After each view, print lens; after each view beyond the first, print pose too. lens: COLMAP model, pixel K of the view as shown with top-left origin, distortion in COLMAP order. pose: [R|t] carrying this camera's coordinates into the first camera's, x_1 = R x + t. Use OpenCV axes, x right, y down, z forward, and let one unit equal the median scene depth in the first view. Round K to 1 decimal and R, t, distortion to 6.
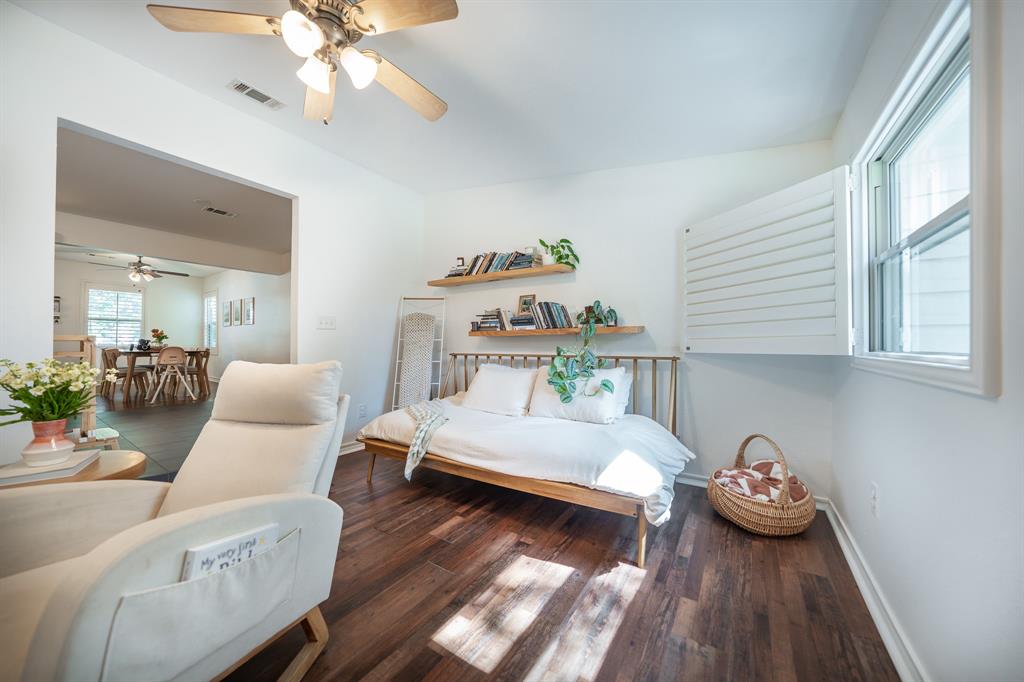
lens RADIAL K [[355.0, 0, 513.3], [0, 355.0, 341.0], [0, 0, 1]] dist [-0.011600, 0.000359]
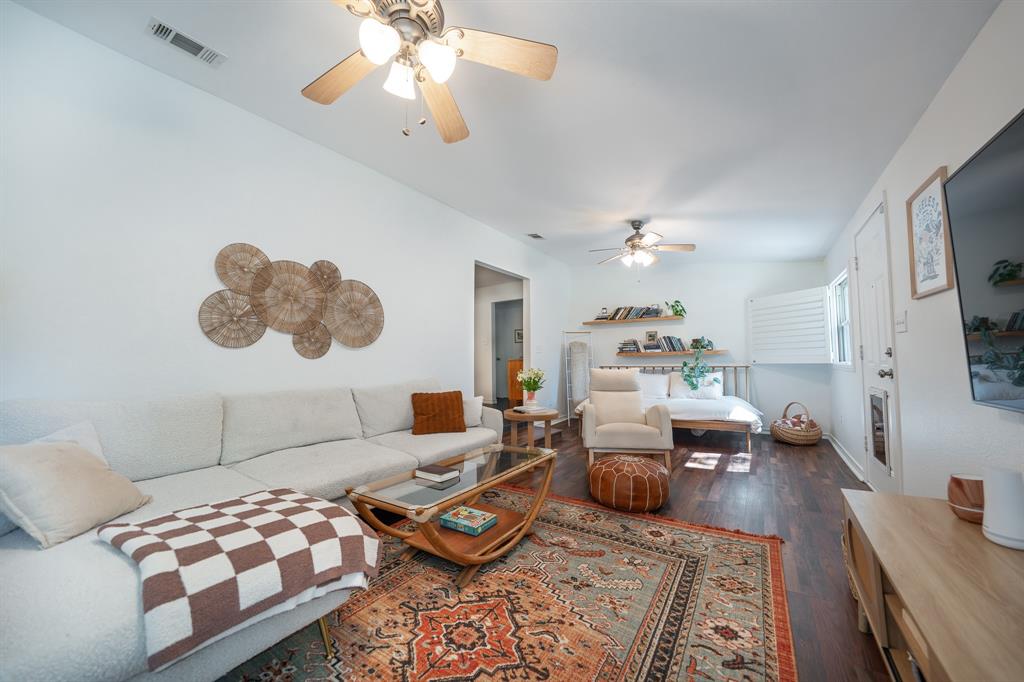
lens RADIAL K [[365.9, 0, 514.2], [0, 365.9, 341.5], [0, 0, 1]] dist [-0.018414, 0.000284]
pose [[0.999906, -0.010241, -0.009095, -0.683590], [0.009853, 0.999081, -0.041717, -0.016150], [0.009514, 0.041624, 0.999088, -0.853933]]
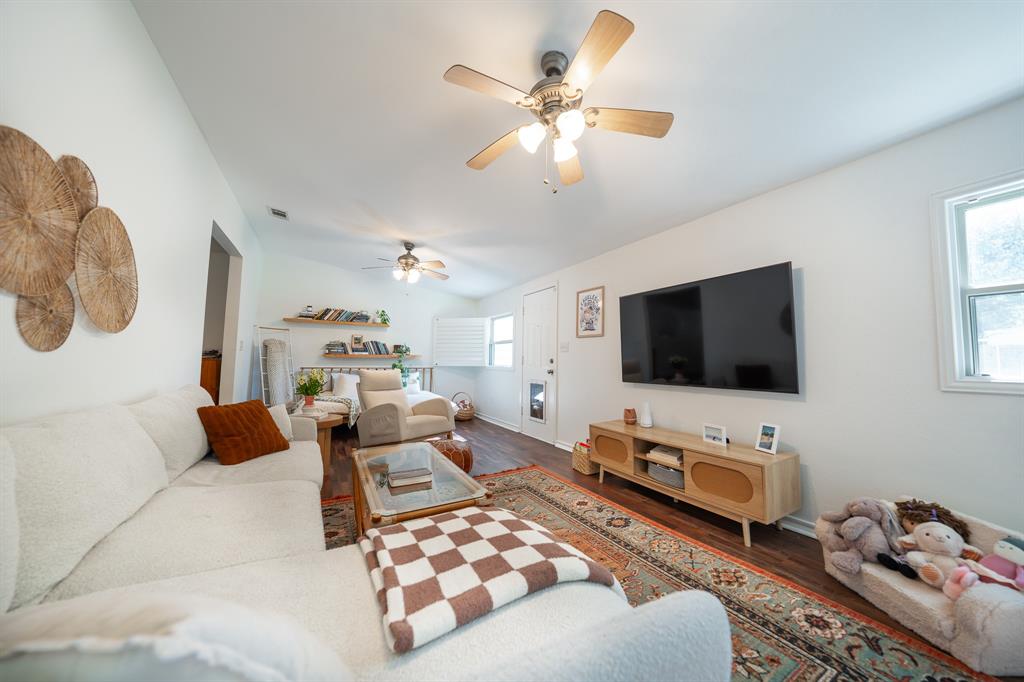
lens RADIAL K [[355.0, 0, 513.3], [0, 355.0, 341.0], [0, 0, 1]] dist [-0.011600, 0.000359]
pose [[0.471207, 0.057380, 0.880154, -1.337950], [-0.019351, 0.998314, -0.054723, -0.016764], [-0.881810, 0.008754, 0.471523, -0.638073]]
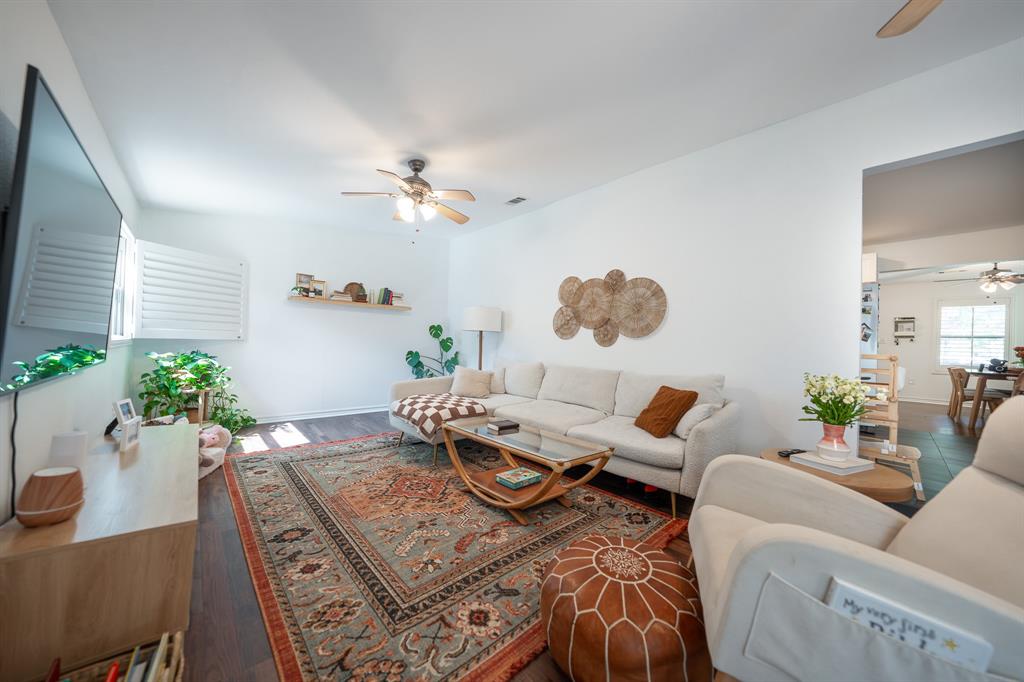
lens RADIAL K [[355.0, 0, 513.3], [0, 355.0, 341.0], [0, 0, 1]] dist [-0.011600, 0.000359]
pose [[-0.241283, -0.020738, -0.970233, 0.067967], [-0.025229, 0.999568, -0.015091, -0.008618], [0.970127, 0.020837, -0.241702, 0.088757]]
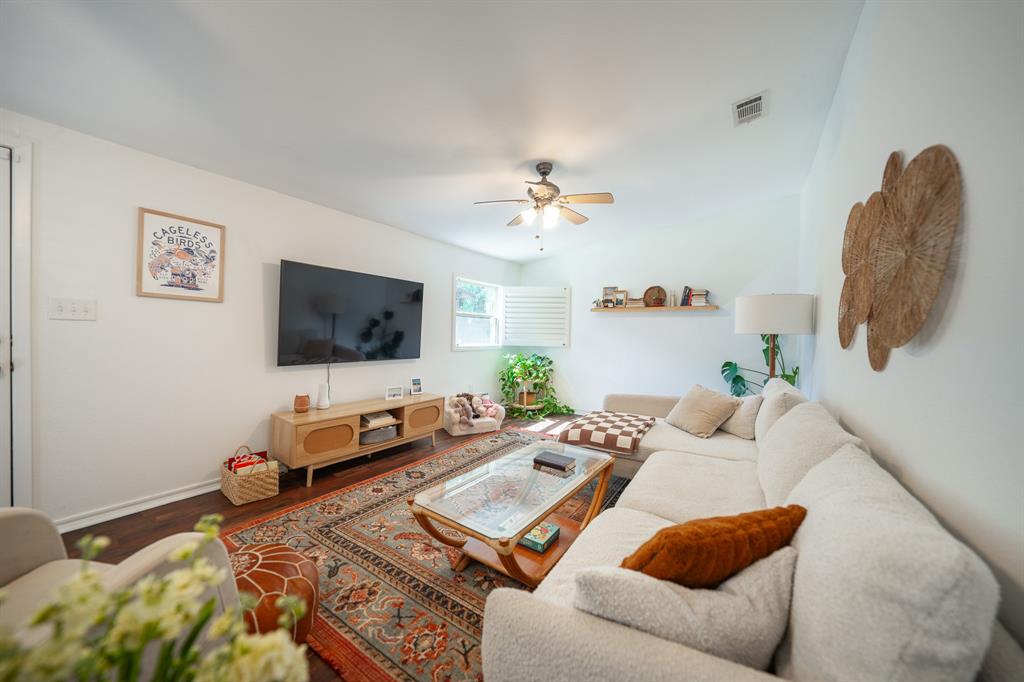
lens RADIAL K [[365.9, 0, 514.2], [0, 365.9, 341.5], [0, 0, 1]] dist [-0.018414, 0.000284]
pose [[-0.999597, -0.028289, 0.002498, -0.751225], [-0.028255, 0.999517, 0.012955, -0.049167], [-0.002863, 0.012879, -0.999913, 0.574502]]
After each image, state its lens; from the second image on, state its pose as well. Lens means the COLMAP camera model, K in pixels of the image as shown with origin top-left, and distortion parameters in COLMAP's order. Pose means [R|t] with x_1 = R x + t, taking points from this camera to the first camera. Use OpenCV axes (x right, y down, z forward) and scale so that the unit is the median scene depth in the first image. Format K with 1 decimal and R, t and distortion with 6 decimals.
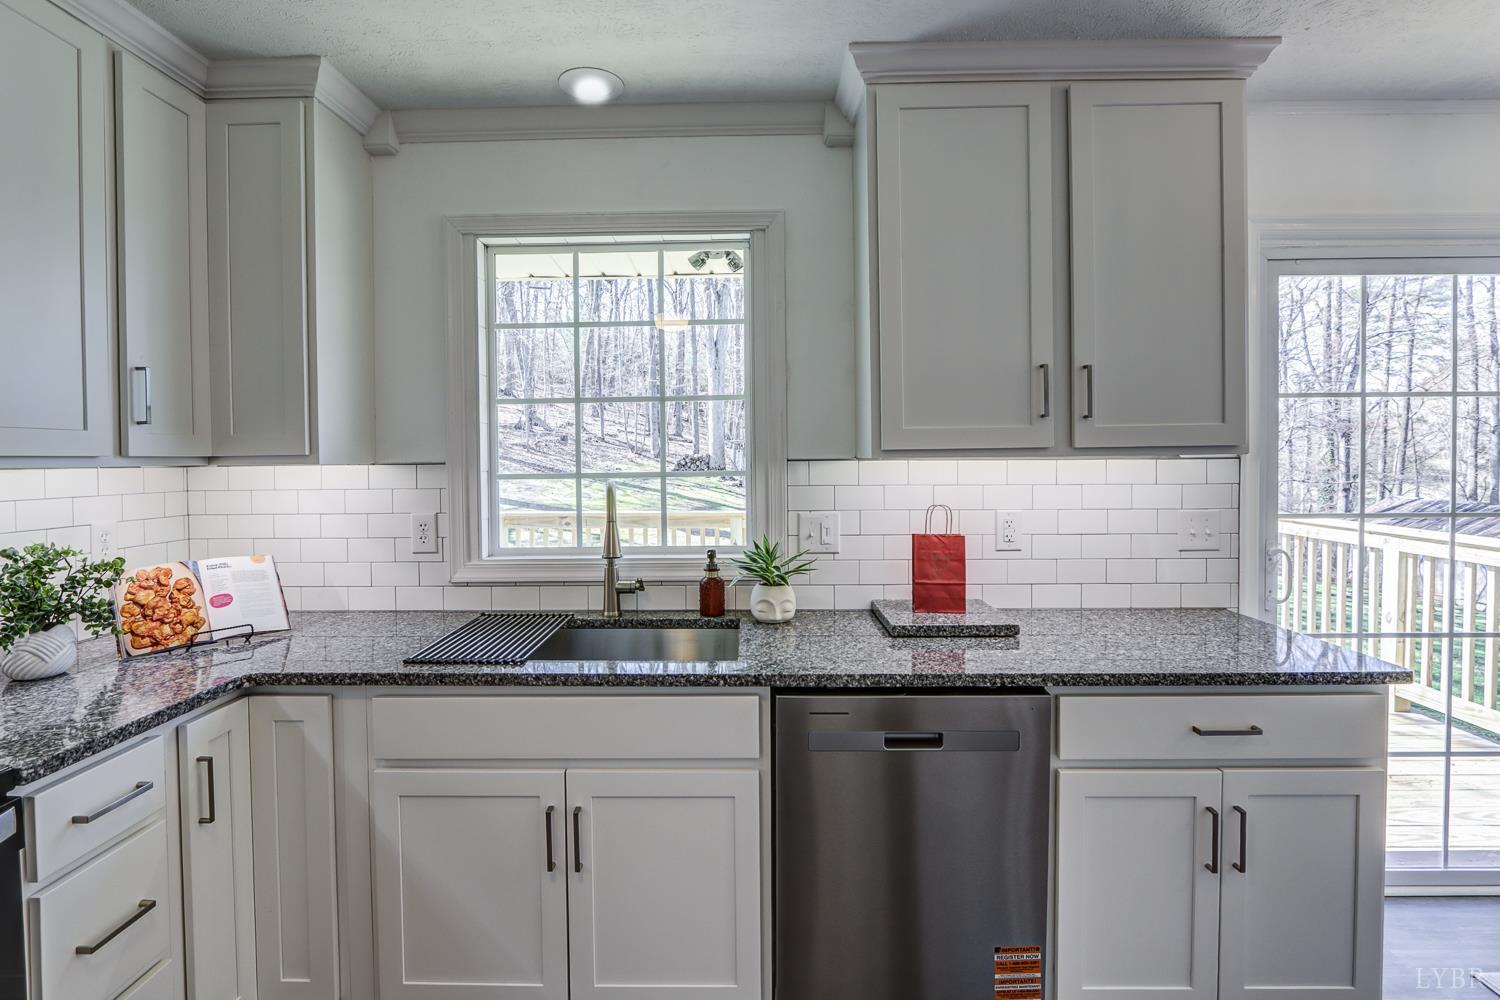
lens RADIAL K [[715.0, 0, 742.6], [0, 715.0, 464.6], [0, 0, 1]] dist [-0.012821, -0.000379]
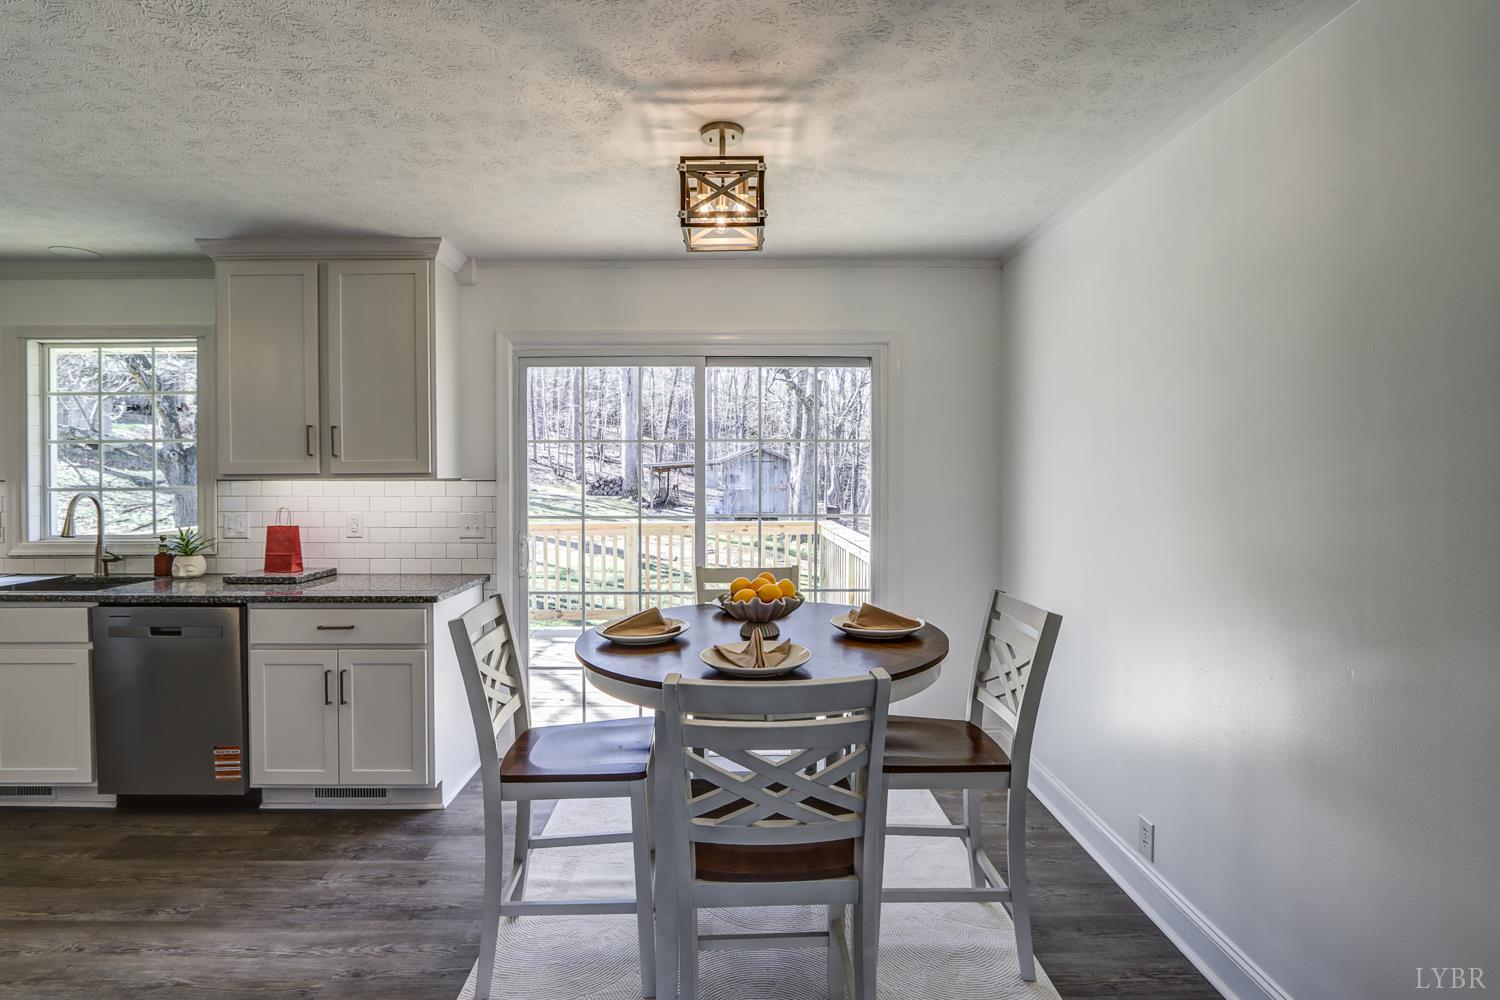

· · · · · · ·

» Exercise requirements
Reproduce every line of the records above word for word, leaving out the pictures.

» Answer to this task
After each view, print lens; after each view beyond the first, print pose too. lens: COLMAP model, pixel K of the view as shown with top-left origin, distortion in COLMAP order. pose: [R|t] carrying this camera's coordinates into the first camera's, x_1 = R x + t. Use OpenCV axes, x right, y down, z forward, and let one unit equal the median scene depth in the first view. Round K to 1 decimal and R, t, distortion to 6.
lens RADIAL K [[355.0, 0, 513.3], [0, 355.0, 341.0], [0, 0, 1]] dist [-0.011600, 0.000359]
lens RADIAL K [[365.9, 0, 514.2], [0, 365.9, 341.5], [0, 0, 1]] dist [-0.018414, 0.000284]
pose [[0.999906, -0.010241, -0.009095, -0.683590], [0.009853, 0.999081, -0.041717, -0.016150], [0.009514, 0.041624, 0.999088, -0.853933]]
lens RADIAL K [[355.0, 0, 513.3], [0, 355.0, 341.0], [0, 0, 1]] dist [-0.011600, 0.000359]
pose [[0.471207, 0.057380, 0.880154, -1.337950], [-0.019351, 0.998314, -0.054723, -0.016764], [-0.881810, 0.008754, 0.471523, -0.638073]]
lens RADIAL K [[355.0, 0, 513.3], [0, 355.0, 341.0], [0, 0, 1]] dist [-0.011600, 0.000359]
pose [[-0.241283, -0.020738, -0.970233, 0.067967], [-0.025229, 0.999568, -0.015091, -0.008618], [0.970127, 0.020837, -0.241702, 0.088757]]
lens RADIAL K [[365.9, 0, 514.2], [0, 365.9, 341.5], [0, 0, 1]] dist [-0.018414, 0.000284]
pose [[-0.999597, -0.028289, 0.002498, -0.751225], [-0.028255, 0.999517, 0.012955, -0.049167], [-0.002863, 0.012879, -0.999913, 0.574502]]
After each image, state its lens; from the second image on, state its pose as well. Lens means the COLMAP camera model, K in pixels of the image as shown with origin top-left, and distortion parameters in COLMAP's order. Pose means [R|t] with x_1 = R x + t, taking points from this camera to the first camera. Use OpenCV axes (x right, y down, z forward) and scale so that the unit is the median scene depth in the first image. Format K with 1 decimal and R, t and distortion with 6 decimals.
lens RADIAL K [[715.0, 0, 742.6], [0, 715.0, 464.6], [0, 0, 1]] dist [-0.012821, -0.000379]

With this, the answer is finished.